Obama: The Senatorial Preacher?
By Jared Wright
February 13, 2008
There’s been a political wave moving through the country and now that Super Tuesday is over it looks like it’s about to come ashore. A snippet of it was presented to me the other morning as the idea that people see Obama almost like a senatorial preacher, declaring the gospel of political hope and governing prosperity. Most of his speeches feel less like political meandering and more like pastoral reconciliation. This gleaming image of a political redeemer is only reinforced by Obama’s own claim to faith, hope and change in an unashamedly religious context. He’s quite quick to point out his personal religious beliefs and how they are intertwined with his political leanings.
If you didn’t know anything about him, you might think he is a preacher running for Commander in Chief, but a preacher he is not although he is admittedly Christian. But this isn’t about Christians aligning to Obama like they are to Mike Huckabee, because as a whole they aren’t doing that. It’s about people who haven’t found hope and who think they can find that hope in him. His aura of faith and change has carried him so high that he seems to be above having to answer questions about current political issues. Strong Obama supporters would disagree, but they support him admittedly for his stance on the issues not only his promise of change. On the other hand, to those who are turning to him for hope, not because he is pro-choice, he carries with him an air of a pastor leading his congregation to the White House.
The general voting public has become completely fixated with his presidential demeanor and enthusiastic speeches. So much so that his following has increasingly included those who want change regardless of his voting record as the most liberal member of the senate and his far left political views. The fact is- he’s just so likable and inspiring. There are those who don’t like Hilary for her views yet they willingly support Obama despite his more liberal record, Democrats and Republicans alike. Newsweek has even called crossing Republicans entering his camp Obamacans. It’s not a far stretch to say he’s aligned himself to be perceived as the savior for our country and the one to lead us to the promise land of comprehensive healthcare, a thriving economy and…we’ll I don’t know what else- because he amazingly hasn’t focused on the issues, just that he will create change. This rhetoric of change has been abstract at best yet none the less inspiring.

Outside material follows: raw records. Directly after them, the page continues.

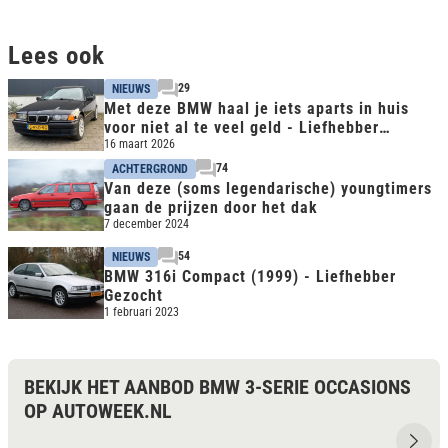
Lees ook
29
NIEUWS
Met deze BMW haal je iets aparts in huis
voor niet al te veel geld - Liefhebber
gezocht
16 maart 2026
74
ACHTERGROND
Van deze (soms legendarische) youngtimers
gaan de prijzen door het dak
7 december 2024
54
NIEUWS
BMW 316i Compact (1999) - Liefhebber
Gezocht
1 februari 2023
BEKIJK HET AANBOD BMW 3-SERIE OCCASIONS
OP AUTOWEEK.NL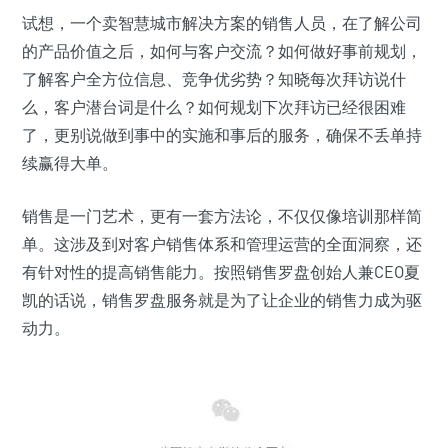
试想，一个卖智慧城市解决方案的销售人员，在了解公司
的产品价值之后，如何与客户交流？如何做好事前规划，
了解客户全方位信息、竞争优劣势？知晓每次拜访说什
么，客户潜台词是什么？如何规划下次拜访已经很困难
了，更别说做到事中的实施和事后的服务，确保不丢单持
续赢得大单。
销售是一门艺术，更有一套方法论，不仅仅像培训那样简
单。这涉及到对客户销售体系和管理运营的全面洞察，还
有针对性的提高销售能力。按照销售罗盘创始人兼CEO夏
凯的话说，销售罗盘服务就是为了让企业的销售力成为驱
动力。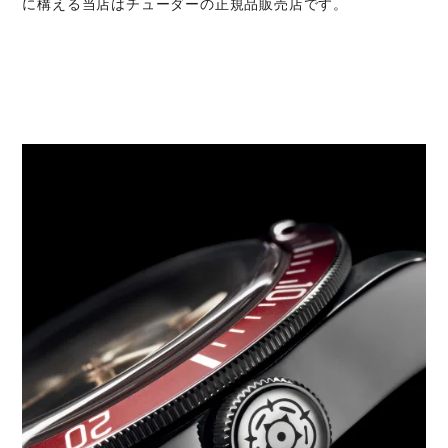
に構える当店はチューダーの正規品販売店です。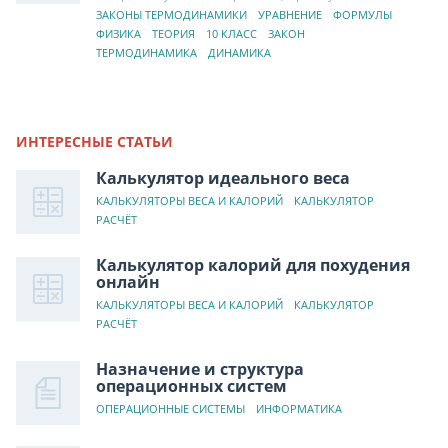
ЗАКОНЫ ТЕРМОДИНАМИКИ
УРАВНЕНИЕ
ФОРМУЛЫ
ФИЗИКА
ТЕОРИЯ
10 КЛАСС
ЗАКОН
ТЕРМОДИНАМИКА
ДИНАМИКА
ИНТЕРЕСНЫЕ СТАТЬИ
Калькулятор идеального веса
КАЛЬКУЛЯТОРЫ ВЕСА И КАЛОРИЙ
КАЛЬКУЛЯТОР
РАСЧЁТ
Калькулятор калорий для похудения
онлайн
КАЛЬКУЛЯТОРЫ ВЕСА И КАЛОРИЙ
КАЛЬКУЛЯТОР
РАСЧЁТ
Назначение и структура
операционных систем
ОПЕРАЦИОННЫЕ СИСТЕМЫ
ИНФОРМАТИКА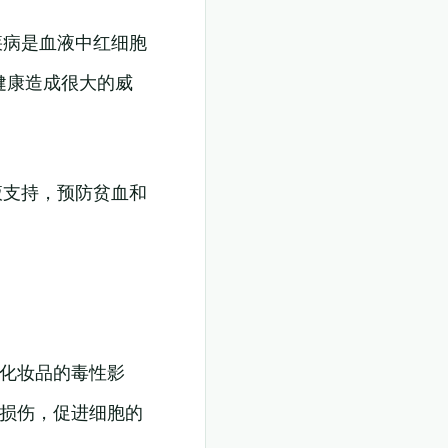
疾病是血液中红细胞
健康造成很大的威
液支持，预防贫血和
和化妆品的毒性影
肤损伤，促进细胞的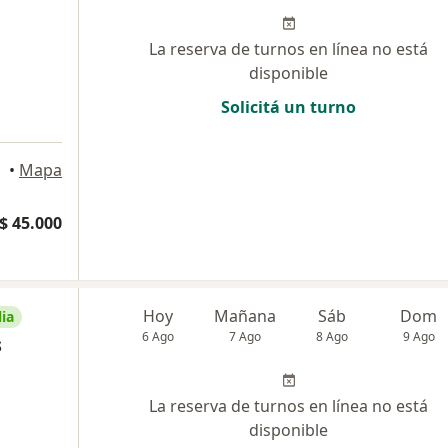
La reserva de turnos en línea no está
disponible
Solicitá un turno
•
Mapa
$ 45.000
Hoy
Mañana
Sáb
Dom
ia
6 Ago
7 Ago
8 Ago
9 Ago
s
La reserva de turnos en línea no está
disponible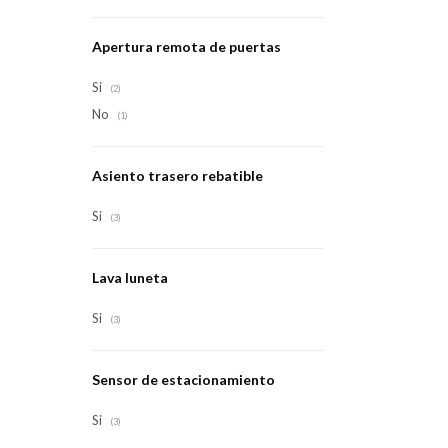
Apertura remota de puertas
Si
(2)
No
(1)
Asiento trasero rebatible
Si
(3)
Lava luneta
Si
(3)
Sensor de estacionamiento
Si
(3)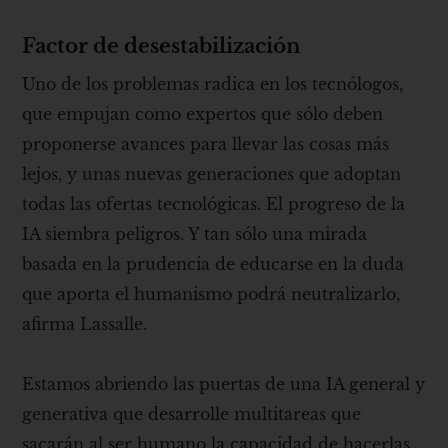
Factor de desestabilización
Uno de los problemas radica en los tecnólogos,
que empujan como expertos que sólo deben
proponerse avances para llevar las cosas más
lejos, y unas nuevas generaciones que adoptan
todas las ofertas tecnológicas. El progreso de la
IA siembra peligros. Y tan sólo una mirada
basada en la prudencia de educarse en la duda
que aporta el humanismo podrá neutralizarlo,
afirma Lassalle.
Estamos abriendo las puertas de una IA general y
generativa que desarrolle multitareas que
sacarán al ser humano la capacidad de hacerlas.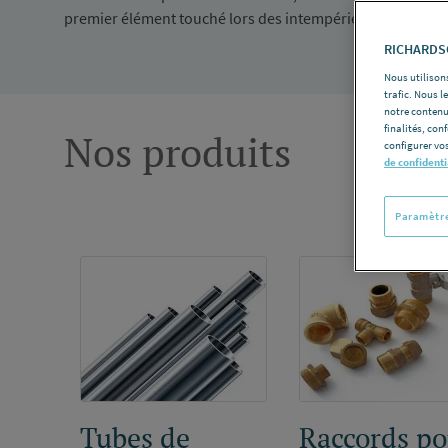
premier élément touché lors des intempéries, et sa qualit
RICHARDSO
Nous utilisons
trafic. Nous 
notre contenu
finalités, con
Nos produits
configurer vos
de confidenti
Paramètre
Tubes de
Raccords po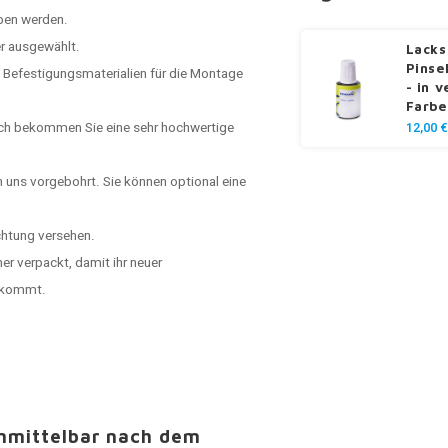
ben werden.
er ausgewählt.
Lacks
Pinse
 Befestigungsmaterialien für die Montage
- in 
Farbe
rch bekommen Sie eine sehr hochwertige
12,00 €
n uns vorgebohrt. Sie können optional eine
chtung versehen.
er verpackt, damit ihr neuer
ankommt.
unmittelbar nach dem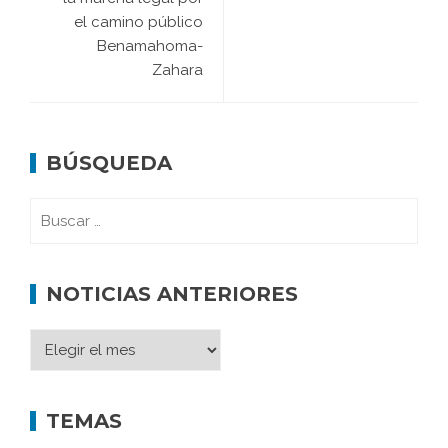
el camino público
Benamahoma-
Zahara
BÚSQUEDA
NOTICIAS ANTERIORES
TEMAS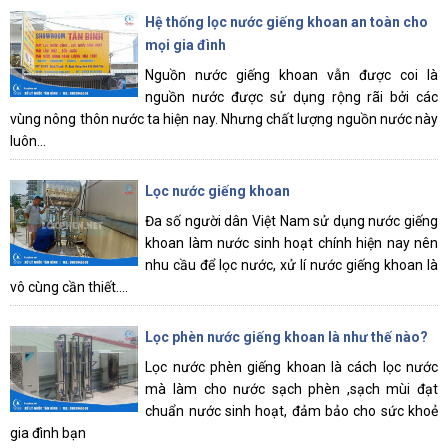
Hệ thống lọc nước giếng khoan an toàn cho
mọi gia đình
Nguồn nước giếng khoan vẫn được coi là
nguồn nước được sử dụng rộng rãi bởi các
vùng nông thôn nước ta hiện nay. Nhưng chất lượng nguồn nước này
luôn...
Lọc nước giếng khoan
Đa số người dân Việt Nam sử dụng nước giếng
khoan làm nước sinh hoạt chính hiện nay nên
nhu cầu để lọc nước, xử lí nước giếng khoan là
vô cùng cần thiết....
Lọc phèn nước giếng khoan là như thế nào?
Lọc nước phèn giếng khoan là cách lọc nước
mà làm cho nước sạch phèn ,sạch mùi đạt
chuẩn nước sinh hoạt, đảm bảo cho sức khoẻ
gia đình bạn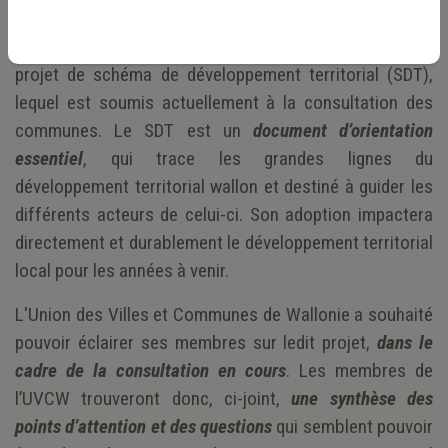
Le Gouvernement wallon a adopté le 30 mars 2023 le
projet de schéma de développement territorial (SDT),
lequel est soumis actuellement à la consultation des
communes. Le SDT est un
document d’orientation
essentiel
, qui trace les grandes lignes du
développement territorial wallon et destiné à guider les
différents acteurs de celui-ci. Son adoption impactera
directement et durablement le développement territorial
local pour les années à venir.
L'Union des Villes et Communes de Wallonie a souhaité
pouvoir éclairer ses membres sur ledit projet,
dans le
cadre de la consultation en cours
. Les membres de
l’UVCW trouveront donc, ci-joint,
une synthèse des
points d’attention
et des questions
qui semblent pouvoir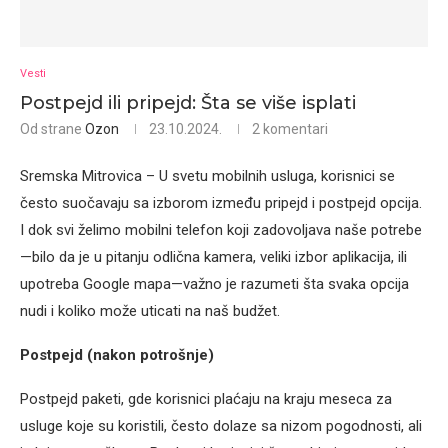
Vesti
Postpejd ili pripejd: Šta se više isplati
Od strane
Ozon
23.10.2024.
2 komentari
Sremska Mitrovica – U svetu mobilnih usluga, korisnici se
često suočavaju sa izborom između pripejd i postpejd opcija.
I dok svi želimo mobilni telefon koji zadovoljava naše potrebe
—bilo da je u pitanju odlična kamera, veliki izbor aplikacija, ili
upotreba Google mapa—važno je razumeti šta svaka opcija
nudi i koliko može uticati na naš budžet.
Postpejd (nakon potrošnje)
Postpejd paketi, gde korisnici plaćaju na kraju meseca za
usluge koje su koristili, često dolaze sa nizom pogodnosti, ali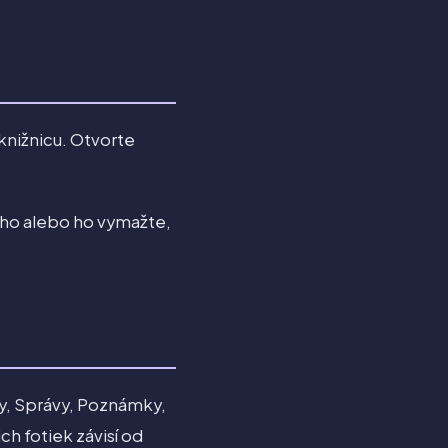
knižnicu. Otvorte
 ho alebo ho vymažte,
y, Správy, Poznámky,
ch fotiek závisí od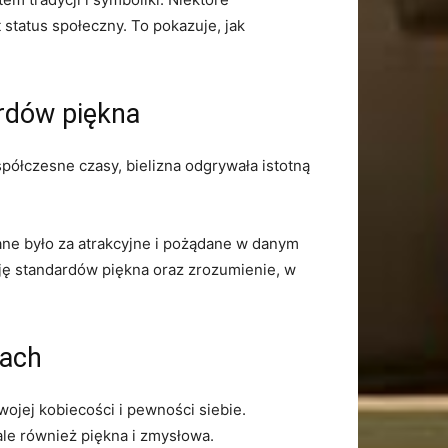
 status społeczny. To pokazuje, jak
dardów piękna
spółczesne czasy, bielizna odgrywała istotną
żane było za atrakcyjne i pożądane w danym
ję standardów piękna⁤ oraz zrozumienie, ⁤w
rach
wojej kobiecości i pewności siebie.
ale również piękna ⁣i zmysłowa.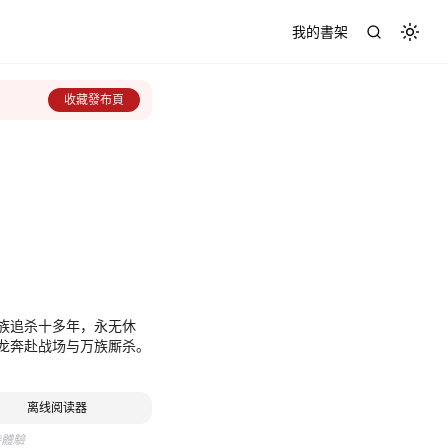
我的書架
Toggl
收藏發布頁
族追杀十多年，永无休
龙奔赴战场与万族厮杀。
离线阅读器
待體驗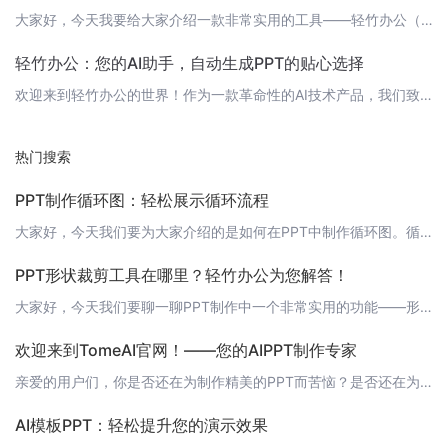
大家好，今天我要给大家介绍一款非常实用的工具——轻竹办公（https://www.qzoffice.com），它是一款通过AI技术自动生成PPT的软件。在这个平台上，你可以轻松地制作出一人一页的PPT自我介绍，让你的个人风采得到更好的展示。 为什么要使用一人一页PPT自我介绍？在职场、学校或者各种社交场合，自我介绍是必不可少的。而一人一页PPT自我介绍不仅能让你的介绍更加生动有趣，还能让你在短时间
轻竹办公：您的AI助手，自动生成PPT的贴心选择
欢迎来到轻竹办公的世界！作为一款革命性的AI技术产品，我们致力于帮助您轻松应对演示文稿的制作挑战。在这篇文章中，我们将为您介绍轻竹办公的核心功能和优势，让您了解为何我们已成为众多用户的信赖之选。 什么是轻竹办公？轻竹办公是一款基于AI技术的自动生成PPT软件，旨在为用户提供高效、便捷的演示文稿制作体验。通过智能化模板、一键替换功能和丰富的素材库，我们帮助用户快速搭建专业级的PPT，让演示更加精彩。
热门搜索
PPT制作循环图：轻松展示循环流程
大家好，今天我们要为大家介绍的是如何在PPT中制作循环图。循环图是一种非常直观的展示流程的方式，能够让观众一目了然地了解整个流程的运行状况。而借助“轻竹办公”这款AI技术自动生成PPT的软件，我们更是可以轻松实现循环图的制作。接下来，就让我来为大家详细讲解一下如何制作循环图吧。 1. 打开“轻竹办公”首先，我们需要打开“轻竹办公”这款软件。如果没有安装，可以点击链接https://www.qzof
PPT形状裁剪工具在哪里？轻竹办公为您解答！
大家好，今天我们要聊一聊PPT制作中一个非常实用的功能——形状裁剪工具。你知道如何在轻竹办公中找到这个工具吗？接下来，就让我来为您详细介绍吧！ 1. 打开轻竹办公首先，请确保您已经安装了轻竹办公软件，并成功登录。然后，打开一个新的PPT文档，或者打开一个已有的PPT文档进行编辑。 2. 插入形状在PPT页面中，点击“插入”菜单，选择“形状”选项。在这里，您可以找到各种各样的形状，如矩形、圆形、三角
欢迎来到TomeAI官网！——您的AIPPT制作专家
亲爱的用户们，你是否还在为制作精美的PPT而苦恼？是否还在为找不到合适的模板而头疼？今天，我要向大家介绍一款全新的AI技术自动生成PPT的软件——TomeAI。让我们一起走进TomeAI的世界，领略它的无限魅力！ 关于TomeAITomeAI是一款基于人工智能技术的PPT自动生成工具，它集成了强大的AI算法，能够根据用户输入的文本内容自动生成符合主题的PPT页面，包括精美的图片、图表、动画等元素。
AI模板PPT：轻松提升您的演示效果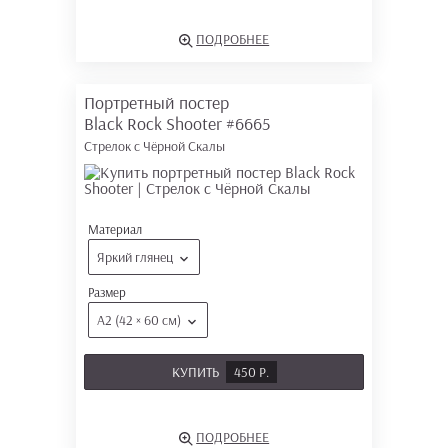
ПОДРОБНЕЕ
Портретный постер
Black Rock Shooter
#6665
Стрелок с Чёрной Скалы
Материал
Яркий глянец
Размер
А2 (42 × 60 см)
КУПИТЬ
450 Р.
ПОДРОБНЕЕ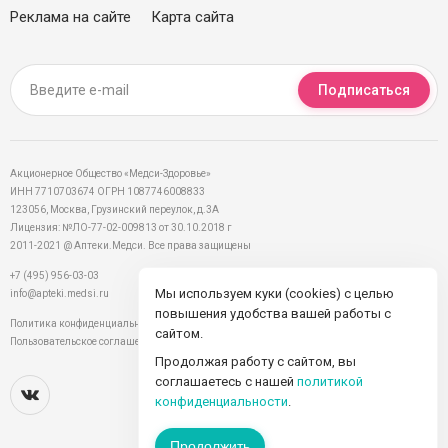
Реклама на сайте
Карта сайта
Подписаться
Акционерное Общество «Медси-Здоровье»
ИНН 7710703674 ОГРН 1087746008833
123056, Москва, Грузинский переулок, д.3А
Лицензия: №ЛО-77-02-009813 от 30.10.2018 г
2011-2021 @ Аптеки.Медси. Все права защищены
+7 (495) 956-03-03
Мы используем куки (cookies) с целью
info@apteki.medsi.ru
повышения удобства вашей работы с
Политика конфиденциальности
сайтом.
Пользовательское соглашение
Продолжая работу с сайтом, вы
соглашаетесь с нашей
политикой
конфиденциальности
.
Продолжить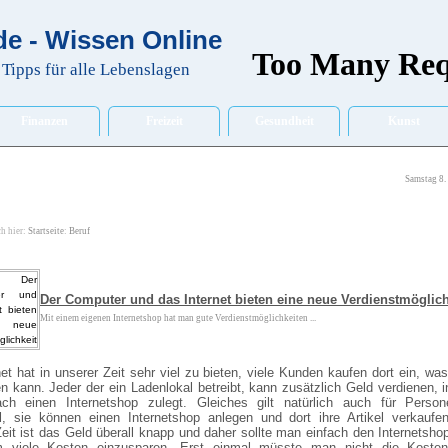
e - Wissen Online
Tipps für alle Lebenslagen
Finanzen
Freizeit
Gesundheit
Kunst
Samstag 8.
ch hier:
Startseite
:
Beruf
Der Computer und das Internet bieten eine neue Verdienstmöglich
Mit einem eigenen Internetshop hat man gute Verdienstmöglichkeiten ...
et hat in unserer Zeit sehr viel zu bieten, viele Kunden kaufen dort ein, wa
n kann. Jeder der ein Ladenlokal betreibt, kann zusätzlich Geld verdienen, 
ach einen Internetshop zulegt. Gleiches gilt natürlich auch für Perso
l, sie können einen Internetshop anlegen und dort ihre Artikel verkaufen
eit ist das Geld überall knapp und daher sollte man einfach den Internetsho
 viele Kosten einzusparen. Erst einmal müsste man nicht die Kosten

The underlining current of Obama support is a subconscious attraction, not just to an idea of hope, but to the belief that it will actually be delivered by him. Undoubtedly there are countless people who crave hope, change, security and the belief that someone can bring them peace and after listening to just one of Obama’s “change” speeches one gets the feeling that he can be that person. That’s what attracts so many to Obama. From the pulpit he rains down inspiring messages to masses of people who are in search for something more out of life. It’s so interesting how people have latched on to him, not in a political supportive manner, but in a pastoral leader way. The question that must be asked is- how is he, in the office of the presidency, going to act for the best of our country? Is the American public willing to appoint an inspirational speaker to the highest position in our country-- based on the current issues or a warm feeling they get when hearing him speak? It’s easy to get swept up with the expectation and promise of a better future, but I want to know what that better future is going to look like.
When it comes down to it, I don’t want a motivation speaker in the White House; I want a Commander in Chief. I want, based on a strong record on significant issues, a president who can perform based on a wealth of experience regardless if he is the best orator or if he looks the most presidential. For those who agree with Obama on all his positions, by all means support your candidate and vote on. But to those who hear a message of hope and prosperity and don’t care to look beyond mere inspiration, be careful for what you ask for; you just might get it.